## Assigned task 1
Could you copy the tennis story from "Chaplin was deadly" to "their way out."?
## Assigned task 2
Can you shorten the paragraph of the tennis story that starts "Chaplin was deadly earnest" while keeping its main facts?

## Reading passage
An old story tells of Groucho Marx and Charlie Chaplin fronting up at the Beverly Hills Tennis Club in 1937 for a US v England celebrity match.
Chaplin was deadly earnest about his game, Groucho arrived with 12 rackets and a suitcase. Chaplin asked what was in the case. Groucho asked what was in his.
Chaplin didn’t have one, prompting Groucho to quip: “No suitcase? What kind of tennis player are you?”
A couple of lacklustre games later, Groucho plonked himself down, opened up his suitcase and unpacked a picnic lunch.
Best tennis story I knew until the 2022 Australian Open came along. I know it’s more than a week over now but my ribs are still recovering from it.
Major event? Major catastrophe more like it but hilarious. Better than throwing Groucho and his brother in a sack with Chaplin, the Keystone Cops and Three Stooges and letting them slapstick their way out.

## Records provided
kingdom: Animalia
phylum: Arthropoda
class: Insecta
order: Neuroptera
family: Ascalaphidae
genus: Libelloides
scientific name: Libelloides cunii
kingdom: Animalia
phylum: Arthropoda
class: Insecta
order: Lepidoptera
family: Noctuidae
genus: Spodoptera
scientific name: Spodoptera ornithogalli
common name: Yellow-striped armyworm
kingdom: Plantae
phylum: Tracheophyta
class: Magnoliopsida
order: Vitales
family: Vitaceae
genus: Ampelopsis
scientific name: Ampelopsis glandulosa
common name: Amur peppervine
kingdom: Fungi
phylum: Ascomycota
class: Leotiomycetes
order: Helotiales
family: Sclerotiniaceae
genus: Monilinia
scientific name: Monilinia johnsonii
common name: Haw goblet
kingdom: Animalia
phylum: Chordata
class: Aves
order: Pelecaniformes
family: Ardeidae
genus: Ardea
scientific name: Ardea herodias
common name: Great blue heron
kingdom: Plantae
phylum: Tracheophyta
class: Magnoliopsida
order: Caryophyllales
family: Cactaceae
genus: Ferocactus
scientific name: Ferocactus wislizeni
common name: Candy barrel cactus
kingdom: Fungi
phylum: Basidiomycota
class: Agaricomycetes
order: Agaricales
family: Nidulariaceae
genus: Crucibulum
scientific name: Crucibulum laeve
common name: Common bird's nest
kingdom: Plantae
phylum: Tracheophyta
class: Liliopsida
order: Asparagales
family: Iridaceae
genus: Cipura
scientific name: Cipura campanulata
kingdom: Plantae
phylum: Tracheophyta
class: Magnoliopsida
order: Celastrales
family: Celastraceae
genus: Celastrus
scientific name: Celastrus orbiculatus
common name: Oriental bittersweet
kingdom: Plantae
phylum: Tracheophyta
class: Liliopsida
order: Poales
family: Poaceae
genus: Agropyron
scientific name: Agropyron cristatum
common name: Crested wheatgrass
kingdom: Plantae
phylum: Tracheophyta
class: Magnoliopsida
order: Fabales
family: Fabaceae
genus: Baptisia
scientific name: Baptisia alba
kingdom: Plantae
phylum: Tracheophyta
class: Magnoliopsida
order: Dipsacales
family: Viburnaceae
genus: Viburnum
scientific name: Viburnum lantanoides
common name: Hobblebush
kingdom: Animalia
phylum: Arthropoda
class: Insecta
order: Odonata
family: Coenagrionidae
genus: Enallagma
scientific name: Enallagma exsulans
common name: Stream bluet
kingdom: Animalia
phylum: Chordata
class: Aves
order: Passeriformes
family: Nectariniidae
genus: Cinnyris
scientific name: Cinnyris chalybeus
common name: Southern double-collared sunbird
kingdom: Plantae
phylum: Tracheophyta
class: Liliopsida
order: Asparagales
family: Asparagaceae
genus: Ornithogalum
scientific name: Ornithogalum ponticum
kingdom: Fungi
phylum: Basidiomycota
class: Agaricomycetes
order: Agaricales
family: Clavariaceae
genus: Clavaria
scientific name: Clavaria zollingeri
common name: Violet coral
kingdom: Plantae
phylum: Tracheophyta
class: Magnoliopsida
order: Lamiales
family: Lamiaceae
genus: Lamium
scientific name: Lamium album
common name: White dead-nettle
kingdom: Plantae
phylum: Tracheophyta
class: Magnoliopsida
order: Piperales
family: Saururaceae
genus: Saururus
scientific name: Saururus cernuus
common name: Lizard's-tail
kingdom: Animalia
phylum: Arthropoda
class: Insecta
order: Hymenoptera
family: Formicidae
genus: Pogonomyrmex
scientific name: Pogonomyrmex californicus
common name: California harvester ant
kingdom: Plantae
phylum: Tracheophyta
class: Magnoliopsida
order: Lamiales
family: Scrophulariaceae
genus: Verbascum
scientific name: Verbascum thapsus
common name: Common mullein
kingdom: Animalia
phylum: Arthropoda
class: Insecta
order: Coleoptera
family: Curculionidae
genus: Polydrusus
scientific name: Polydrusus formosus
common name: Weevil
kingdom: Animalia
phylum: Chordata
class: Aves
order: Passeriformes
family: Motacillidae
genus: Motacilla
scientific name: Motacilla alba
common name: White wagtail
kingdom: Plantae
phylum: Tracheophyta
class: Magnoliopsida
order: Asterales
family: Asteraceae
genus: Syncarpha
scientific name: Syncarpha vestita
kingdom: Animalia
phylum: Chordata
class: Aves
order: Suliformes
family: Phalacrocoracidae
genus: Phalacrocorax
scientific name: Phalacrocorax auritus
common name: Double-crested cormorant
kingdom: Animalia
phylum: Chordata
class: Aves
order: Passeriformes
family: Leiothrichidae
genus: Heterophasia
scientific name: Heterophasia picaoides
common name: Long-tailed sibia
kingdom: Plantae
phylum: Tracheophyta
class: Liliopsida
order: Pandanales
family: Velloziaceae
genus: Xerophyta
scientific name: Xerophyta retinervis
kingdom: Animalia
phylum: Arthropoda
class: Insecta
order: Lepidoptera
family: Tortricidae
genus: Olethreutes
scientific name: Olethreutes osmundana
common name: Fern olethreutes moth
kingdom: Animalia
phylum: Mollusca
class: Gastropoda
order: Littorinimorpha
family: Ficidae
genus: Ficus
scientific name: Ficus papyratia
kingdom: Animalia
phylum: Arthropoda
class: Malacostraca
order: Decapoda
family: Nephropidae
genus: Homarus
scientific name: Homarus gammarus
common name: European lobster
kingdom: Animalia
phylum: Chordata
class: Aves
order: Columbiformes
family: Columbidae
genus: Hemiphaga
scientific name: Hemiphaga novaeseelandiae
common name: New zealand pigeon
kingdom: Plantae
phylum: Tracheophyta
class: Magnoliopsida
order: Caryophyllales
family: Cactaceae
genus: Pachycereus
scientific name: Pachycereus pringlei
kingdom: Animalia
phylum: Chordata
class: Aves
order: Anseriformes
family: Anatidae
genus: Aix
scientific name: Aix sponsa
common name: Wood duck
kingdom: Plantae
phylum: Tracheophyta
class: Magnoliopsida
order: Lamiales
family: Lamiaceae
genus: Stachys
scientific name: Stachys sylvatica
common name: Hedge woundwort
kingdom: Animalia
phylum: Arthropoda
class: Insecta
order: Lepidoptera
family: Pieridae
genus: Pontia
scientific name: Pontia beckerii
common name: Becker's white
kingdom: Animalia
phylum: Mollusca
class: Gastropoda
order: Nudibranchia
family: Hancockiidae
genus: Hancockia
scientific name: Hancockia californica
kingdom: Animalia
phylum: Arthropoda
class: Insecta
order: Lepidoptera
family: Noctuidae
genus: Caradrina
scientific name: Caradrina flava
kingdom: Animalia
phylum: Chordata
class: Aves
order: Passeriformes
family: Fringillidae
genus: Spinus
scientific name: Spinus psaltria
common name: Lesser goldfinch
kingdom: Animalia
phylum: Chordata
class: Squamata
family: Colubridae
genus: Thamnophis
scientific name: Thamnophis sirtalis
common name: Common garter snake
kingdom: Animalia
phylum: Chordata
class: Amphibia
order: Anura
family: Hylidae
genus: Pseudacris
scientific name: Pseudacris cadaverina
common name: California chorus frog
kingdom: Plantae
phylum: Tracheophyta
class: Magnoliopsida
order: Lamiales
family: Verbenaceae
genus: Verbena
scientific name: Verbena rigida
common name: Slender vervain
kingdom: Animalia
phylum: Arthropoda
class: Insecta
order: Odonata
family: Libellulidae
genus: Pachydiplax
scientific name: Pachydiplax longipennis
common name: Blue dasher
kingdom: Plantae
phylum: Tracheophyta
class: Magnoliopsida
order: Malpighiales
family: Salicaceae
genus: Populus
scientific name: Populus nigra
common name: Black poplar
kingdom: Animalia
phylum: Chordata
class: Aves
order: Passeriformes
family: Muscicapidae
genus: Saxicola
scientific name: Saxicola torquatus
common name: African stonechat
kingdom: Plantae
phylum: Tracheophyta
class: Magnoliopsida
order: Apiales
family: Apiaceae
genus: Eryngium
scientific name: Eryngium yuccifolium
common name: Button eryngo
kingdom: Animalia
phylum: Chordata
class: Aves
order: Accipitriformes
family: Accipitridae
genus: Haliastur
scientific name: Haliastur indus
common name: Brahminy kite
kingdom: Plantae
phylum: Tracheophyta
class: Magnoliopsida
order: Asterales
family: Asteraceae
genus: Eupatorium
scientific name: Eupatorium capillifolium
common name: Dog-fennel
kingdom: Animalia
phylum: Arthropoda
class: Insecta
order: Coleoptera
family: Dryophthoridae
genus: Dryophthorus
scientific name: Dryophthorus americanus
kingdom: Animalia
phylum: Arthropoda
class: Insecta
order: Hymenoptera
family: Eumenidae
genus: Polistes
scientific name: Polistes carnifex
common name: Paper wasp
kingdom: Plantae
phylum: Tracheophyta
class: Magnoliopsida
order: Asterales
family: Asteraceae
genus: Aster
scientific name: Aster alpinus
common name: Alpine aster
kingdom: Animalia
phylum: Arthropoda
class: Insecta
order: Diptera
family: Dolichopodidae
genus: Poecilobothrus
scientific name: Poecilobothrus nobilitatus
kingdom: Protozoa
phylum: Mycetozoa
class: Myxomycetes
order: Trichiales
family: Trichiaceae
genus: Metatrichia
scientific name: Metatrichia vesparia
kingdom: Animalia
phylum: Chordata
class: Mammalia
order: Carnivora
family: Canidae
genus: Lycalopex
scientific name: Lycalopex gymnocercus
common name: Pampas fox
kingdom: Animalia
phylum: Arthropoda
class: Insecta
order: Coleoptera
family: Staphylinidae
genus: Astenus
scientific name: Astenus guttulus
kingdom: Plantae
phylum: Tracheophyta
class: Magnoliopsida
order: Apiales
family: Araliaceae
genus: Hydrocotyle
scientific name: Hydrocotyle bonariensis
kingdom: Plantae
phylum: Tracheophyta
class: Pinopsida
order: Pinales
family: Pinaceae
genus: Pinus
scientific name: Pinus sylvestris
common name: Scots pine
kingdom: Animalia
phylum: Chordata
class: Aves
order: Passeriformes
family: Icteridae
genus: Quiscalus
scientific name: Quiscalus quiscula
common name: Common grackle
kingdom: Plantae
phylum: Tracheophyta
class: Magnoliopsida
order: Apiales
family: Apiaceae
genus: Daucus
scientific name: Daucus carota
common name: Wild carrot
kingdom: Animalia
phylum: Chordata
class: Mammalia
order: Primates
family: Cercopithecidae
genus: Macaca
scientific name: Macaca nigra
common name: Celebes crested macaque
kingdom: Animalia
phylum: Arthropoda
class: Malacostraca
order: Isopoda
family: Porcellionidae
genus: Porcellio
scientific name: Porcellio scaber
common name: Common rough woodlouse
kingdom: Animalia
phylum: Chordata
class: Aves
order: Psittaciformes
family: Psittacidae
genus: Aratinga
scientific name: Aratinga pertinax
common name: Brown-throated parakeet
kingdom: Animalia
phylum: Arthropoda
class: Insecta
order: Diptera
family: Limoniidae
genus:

## Problem solution 1
Chaplin was deadly earnest about his game, Groucho arrived with 12 rackets and a suitcase. Chaplin asked what was in the case. Groucho asked what was in his.
Chaplin didn’t have one, prompting Groucho to quip: “No suitcase? What kind of tennis player are you?”
A couple of lacklustre games later, Groucho plonked himself down, opened up his suitcase and unpacked a picnic lunch.
Best tennis story I knew until the 2022 Australian Open came along. I know it’s more than a week over now but my ribs are still recovering from it.
Major event? Major catastrophe more like it but hilarious. Better than throwing Groucho and his brother in a sack with Chaplin, the Keystone Cops and Three Stooges and letting them slapstick their way out.

## Problem solution 2
Chaplin took his game seriously, but Groucho arrived with 12 rackets and a suitcase. When Chaplin asked what the case held, Groucho asked what was in Chaplin's.